1967 4th 87 75 .537 14.5
1968 4th 83 79 .512 14
1969 3rd 89 73 .549 4
1970 1st 102 60 .630 +14.5 NL CHAMPIONS
1971 T4th 79 83 .488 11
1972 1st 95 59 .617 +10.5 NL CHAMPIONS
1973 1st 99 63 .611 +3.5 NL WEST CHAMPIONS
1974 2nd 98 64 .605 4
1975 1st 108 54 .667 +20 WORLD CHAMPIONS
1976 1st 102 60 .630 +10 WORLD CHAMPIONS
1977 2nd 88 74 .543 10
1978 2nd 92 69 .571 2.5
I’m a baseball guy….. Jerry Narron, Reds new manager at his introduction Tuesday.

One could only hope that some change was on the horizon… but it takes more than one to get it done and it takes the ability to know when to get out of the way.
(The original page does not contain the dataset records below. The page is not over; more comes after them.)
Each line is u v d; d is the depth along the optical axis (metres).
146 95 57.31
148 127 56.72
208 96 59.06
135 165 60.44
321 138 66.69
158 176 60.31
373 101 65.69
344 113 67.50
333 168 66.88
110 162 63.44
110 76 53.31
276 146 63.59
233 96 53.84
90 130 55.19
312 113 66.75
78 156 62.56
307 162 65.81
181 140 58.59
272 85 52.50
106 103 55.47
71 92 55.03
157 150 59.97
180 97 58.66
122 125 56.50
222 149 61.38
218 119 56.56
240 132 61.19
I’m still waiting on some evidence from the current front office that they know this too.

06-22-2005, 05:46 PM
I'd call this professional-grade writing, but, truth is, it's a whole lot better than that.

06-22-2005, 05:55 PM
What he said.

I always feel like a better baseball fan after reading a post from you because I know more than I did before I read it.

06-22-2005, 06:02 PM
I hope you're saving all this stuff.

06-22-2005, 06:36 PM
Shortly after he purchase the Reds Weil lost his fortune in the Crash of 29, shortly after that he handed over the club to be held in trust for debts he owed the Central Trust company. This ownership team had no money and no baseball acumen, which is evident in their placement statistically in the National League during that time.

Could just as easily describe the situation now, just replace Central Trust with Great American Insurance.

Nicely done, WOY. :thumbup:

06-22-2005, 07:41 PM
Outstanding work, WOY, as usual.

06-22-2005, 07:42 PM
Nice job WOY...always a good read

06-22-2005, 08:00 PM
I do not know a whole lot about Reds history, so this was a good lesson. Thanks WOY!

06-22-2005, 08:09 PM
Yep, thanks for taking the time to write that up WOY.

cincinnati chili
06-22-2005, 08:29 PM
I had a feeling the Cardinals were going to be Dave’s last team

He's not lying. I have electronic evidence that WOY saw this coming.

And great, informative post. I used to think I knew baseball history until I met you, Sandy and others on this site.

06-22-2005, 08:47 PM
Thanks for the great and informative read! The REDS Hall should use your work... if you allowed.


06-23-2005, 04:01 AM
WOY -- That's some incredible stuff :thumbup:

06-23-2005, 06:46 AM
I loved the post. I was particularly surprised by the section on Christy Mathewson. If someone was going to name a significant Reds manager for that era, I would have assumed it would be Pat Moran, who was the manager in 1919 when the Reds defeated the Black Sox in the World Series. I didn't realize that Matty played that big a role in building the 1919 Reds, who remained a very good club for several years after 1919.
The other two great eras for the Reds, 1938-42 and 1970-78, came with a complete package of leadership. WOY rightly focused on the contributions of Crosley as owner in 1934-42 and Howsam as GM in 1967-78. However he also mentioned Larry McPhail who helped build the 1939-40 champs and Bill McKechnie as Reds manager had much to do with the Reds becoming winners. Similarly, ownership didn't get in Howsam's way as GM, and the Howsam built Reds didn't win a title until Howsam hired Sparky Anderson as manager.
Unfotunately, the current Reds have no Mathewson, no Crosley, no Howsam; they have no McPhail or McKechnie or Anderson either.